Saturday, February 20, 2010

FYI

In case you missed it, Dick Cheney confessed to a war crime on ABC. Here's the damning portion of the transcript:

KARL: Did you more often win or lose those battles, especially as you got to the second term?

CHENEY: Well, I suppose it depends on which battle you're talking about. I won some; I lost some. I can't...

(CROSSTALK)

KARL: ... waterboarding, clearly, what was your...

CHENEY: I was a big supporter of waterboarding. I was a big supporter of the enhanced interrogation techniques that...

KARL: And you opposed the administration's actions of doing away with waterboarding?

CHENEY: Yes.


Andrew Sullivan lays out the implications of the admission:


There is not a court in the United States or in the world that does not consider waterboarding torture. The Red Cross certainly does, and it's the governing body in international law. It is certainly torture according to the UN Convention on Torture and the Geneva Conventions. The British government, America's closest Western ally, certainly believes it is torture. No legal authority of any type in the US or the world has ever doubted that waterboarding is torture. To have subjected an individual to waterboarding once is torture under US and international law. To subject someone to it 183 times is so categorically torture is it almost absurd to even write this sentence.

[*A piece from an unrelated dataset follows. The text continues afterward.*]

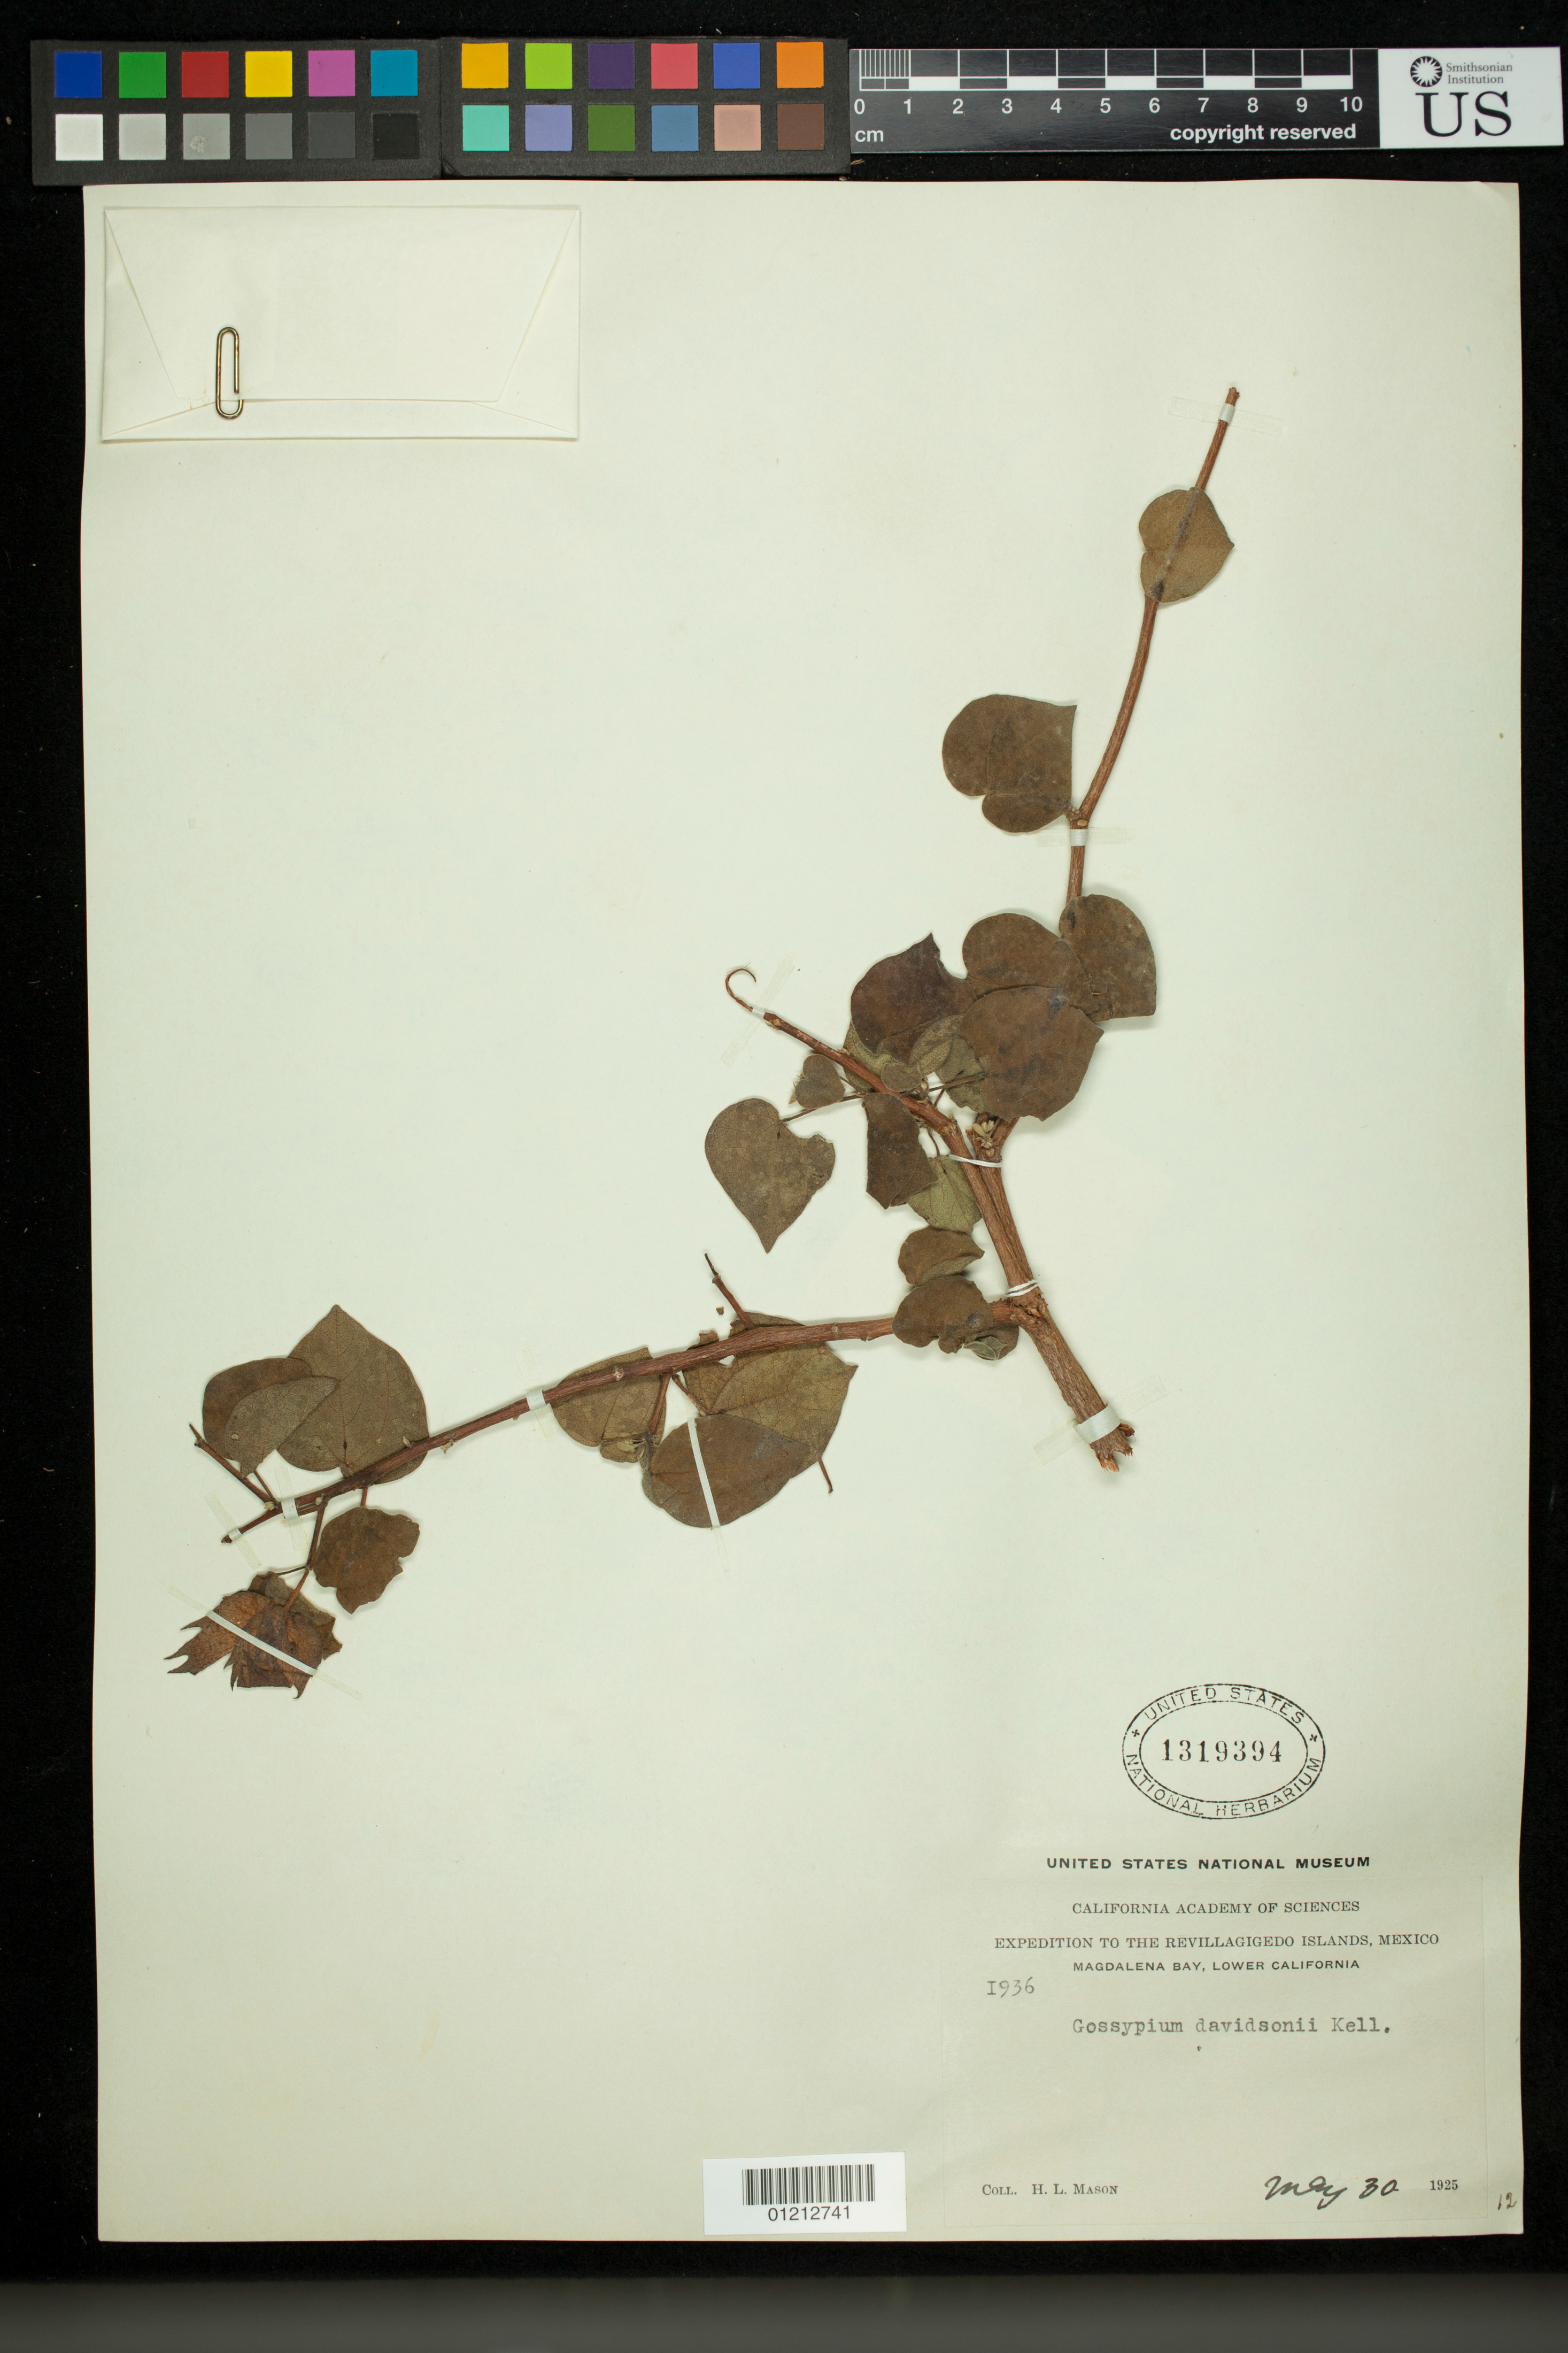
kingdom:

So the former vice-president has just confessed to a war crime. I repeat: the former vice-president has just confessed to a war crime.

There is no statute of limitations for such a crime; and the penalty under law is either the death penalty or a prison sentence for life.

The question is therefore not if, but when, he is convicted as a war criminal - in his lifetime or posthumously.

In fact, the attorney general of the United States is legally obliged to prosecute someone who has openly admitted such a war crime or be in violation of the Geneva Conventions and the UN Convention on Torture. For Eric Holder to ignore this duty subjects him too to prosecution. If the US government fails to enforce the provision against torture, the UN or a foreign court can initiate an investigation and prosecution.

These are not my opinions and they are not hyperbole. They are legal facts. Either this country is governed by the rule of law or it isn't. Cheney's clear admission of his central role in authorizing waterboarding and the clear evidence that such waterboarding did indeed take place means that prosecution must proceed.

Cheney himself just set in motion a chain of events that the civilized world must see to its conclusion or cease to be the civilized world. For such a high official to escape the clear letter of these treaties and conventions, and to openly brag of it, renders such treaties and conventions meaningless.